English Original
a face among the flowers
then the butterfly
folds its wings
A Dictionary of Haiku, 2013
Jane Reichhold
Chinese Translation (Traditional)
花叢中的一張臉
然後一隻蝴蝶
收起它的翅膀
Chinese Translation (Simplified)
花丛中的一张脸
然后一只蝴蝶
收起它的翅膀
Bio Sketch
Jane Reichhold was born as Janet Styer in 1937 in Lima , Ohio , USA . She had published over thirty books of haiku, renga, tanka, and translations.
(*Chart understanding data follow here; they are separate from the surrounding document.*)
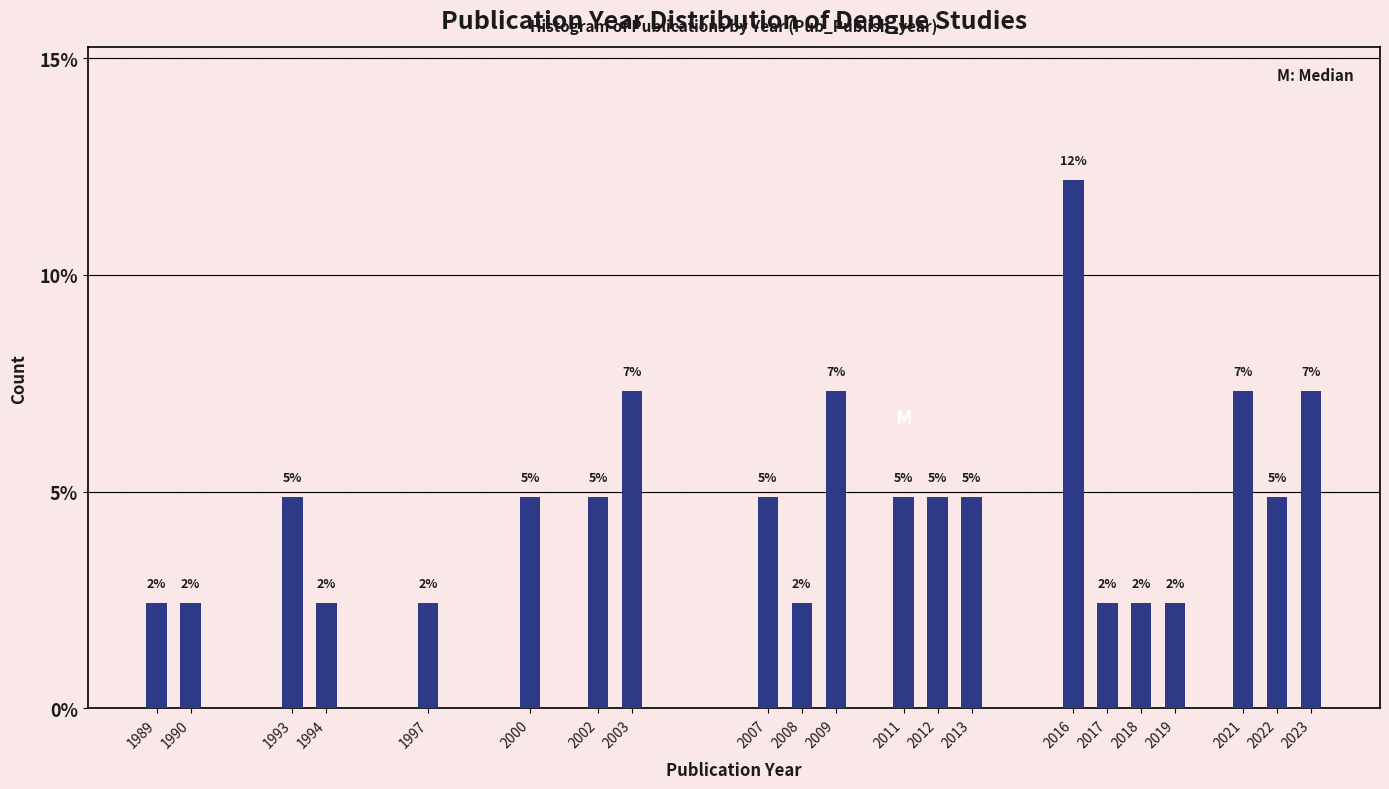

Does the chart contain any negative values?

No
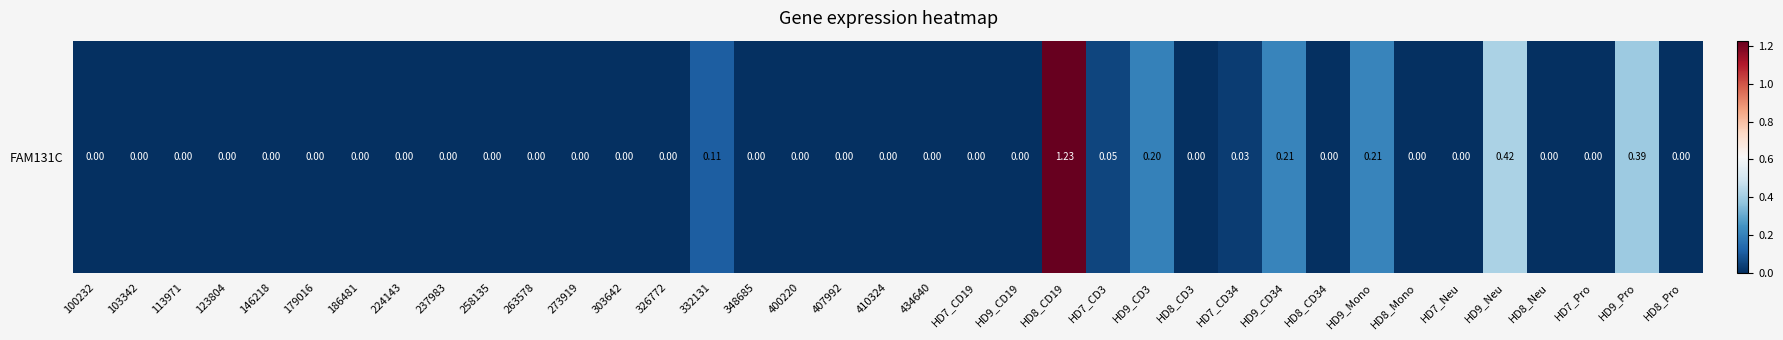

List the labels in order of value, smallest first.

100232, 103342, 113971, 123804, 146218, 179016, 186481, 224143, 237983, 258135, 263578, 273919, 303642, 326772, 348685, 400220, 407992, 410324, 434640, HD7_CD19, HD9_CD19, HD8_CD3, HD8_CD34, HD8_Mono, HD7_Neu, HD8_Neu, HD7_Pro, HD8_Pro, HD7_CD34, HD7_CD3, 332131, HD9_CD3, HD9_CD34, HD9_Mono, HD9_Pro, HD9_Neu, HD8_CD19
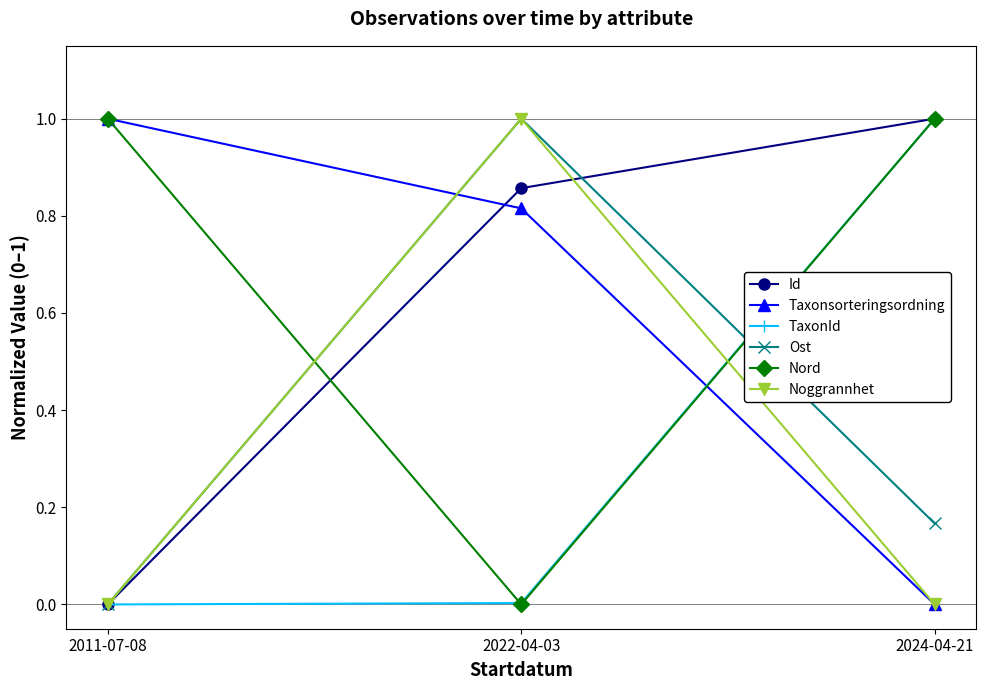

At which category is the sum across all series the highest?

2022-04-03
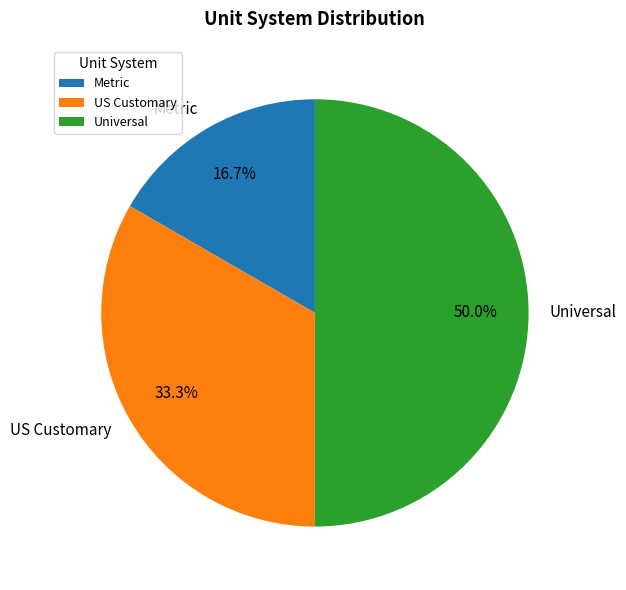

What percentage is the US Customary slice, to the nearest percent?

33%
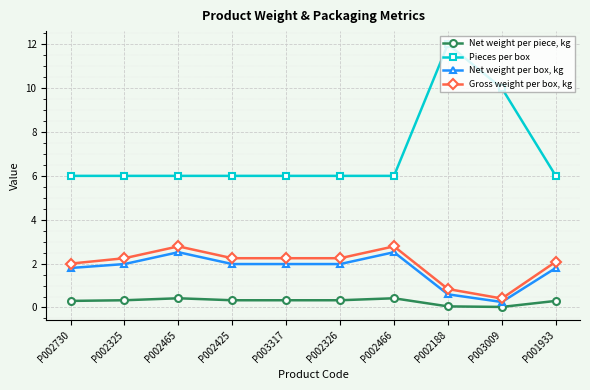

Is the value of Pieces per box at P003009 greater than the value of Net weight per box, kg at P003009?

Yes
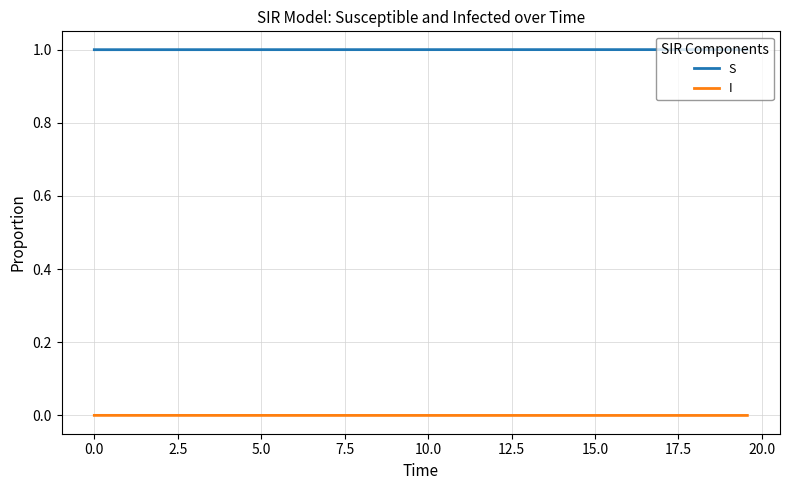

What is the greatest value displayed?

1.0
Her latest tanka book, Taking Tanka Home was translated into Japanese by Aya Yuhki. Her most popular book is Basho The Complete Haiku by Kodansha International. As founder and editor of AHA Books, Jane also published Mirrors: International Haiku Forum, Geppo, for the Yuki Teikei Haiku Society, and she had co-edited with Werner Reichhold, Lynx for Linking Poets since 1992. Lynx went online in 2000 in AHApoetry.com the web site Jane started in 1995. Since 2006 she had maintained an online forum – AHAforum
The use of a sequence adverb,"then," in L2, which indicates the order in which two actions/events (L1 and Ls 2&3) happen, makes the jux. of a face among the flowers and the butterfly folding its wings visually effective and emotionally intriguing. This haiku effectively conveys a sense of yugen.